Our natural environment can tell us a lot about what's happening that we may not be aware of.
I think the collective conscious around what ceremony is, is so important right now, not just with our environment, but who we are as people. We most desperately need to be the storytellers of our experience.
We have the ability to be able to connect and communicate and translate the changes that are happening and also our, just, deep love for each other and the earth that we're in.
That's the power of art – that it can transcend time, it can transcend place, and it can also transcend us, as a people.
And that's why it can be so incredibly powerful.

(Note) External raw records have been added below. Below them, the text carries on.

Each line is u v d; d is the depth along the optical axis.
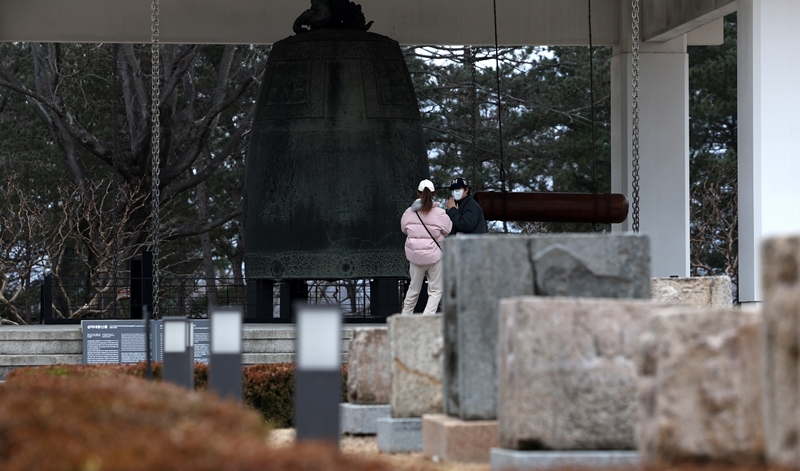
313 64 28.45
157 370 17.33
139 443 7.76
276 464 7.36
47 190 52.97
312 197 28.22
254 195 28.94
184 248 57.94
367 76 28.53
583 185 54.28
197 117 55.44
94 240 47.69
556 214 30.80
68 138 51.38
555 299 10.43
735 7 31.56
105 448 7.73
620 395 10.39
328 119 28.23
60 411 8.84
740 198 26.52
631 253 11.88
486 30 36.03
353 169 28.22
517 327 10.39
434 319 13.57
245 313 31.64
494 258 11.91
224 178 55.75
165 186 53.88
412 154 28.86
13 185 44.91
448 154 55.28
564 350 10.39
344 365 20.00
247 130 52.16
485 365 11.91
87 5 35.22
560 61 56.12
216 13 35.31
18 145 53.44
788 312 7.61
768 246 7.84
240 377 12.57
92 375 16.39
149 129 50.91
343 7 29.28
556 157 54.34
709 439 8.78
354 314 39.19
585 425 10.36
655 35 35.47
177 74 50.28
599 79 53.59
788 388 7.63
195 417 8.90
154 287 26.34
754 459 8.73
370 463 7.91
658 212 36.09
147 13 35.38
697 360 8.86
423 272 26.23
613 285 11.84
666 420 8.87
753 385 8.78
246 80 50.62
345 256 28.30
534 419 10.33
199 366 17.98
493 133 54.44
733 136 56.22
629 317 10.47
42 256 45.94
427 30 35.84
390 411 13.76
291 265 28.50
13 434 8.29
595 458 10.20
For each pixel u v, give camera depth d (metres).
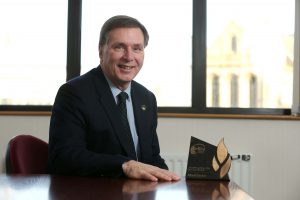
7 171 1.36
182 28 2.79
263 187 2.63
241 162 2.58
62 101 1.43
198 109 2.75
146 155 1.55
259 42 2.77
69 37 2.78
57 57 2.81
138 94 1.65
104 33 1.53
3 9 2.79
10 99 2.79
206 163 1.17
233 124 2.65
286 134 2.63
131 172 1.16
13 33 2.80
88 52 2.79
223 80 2.78
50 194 0.92
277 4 2.76
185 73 2.79
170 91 2.79
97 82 1.51
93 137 1.42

Mambanha (the cry of mourning) is an extract of a collaboration called Gemerre/Garraba that I did with Boorljoonngali. I titled the work Mambanha, a Wiradjuri word, a word that means so much, that means literally to cry or to mourn. And I feel like it wasn’t intentional, I just found a way to scale up and capture and harness my love for her. [The vessels] are really delicate and they’re of the earth as well. The red ochre is the ochre that was gifted to me when Boorljoonngali was alive, because we were just swapping things. I don’t really use red, but I was like, ‘Well, I’ve been given this by Boorljoonngali and I’m going to use it’, to pay respect to Boorljoonngali. Having multiples and just that repetition of making has been really healing for me, to just make something.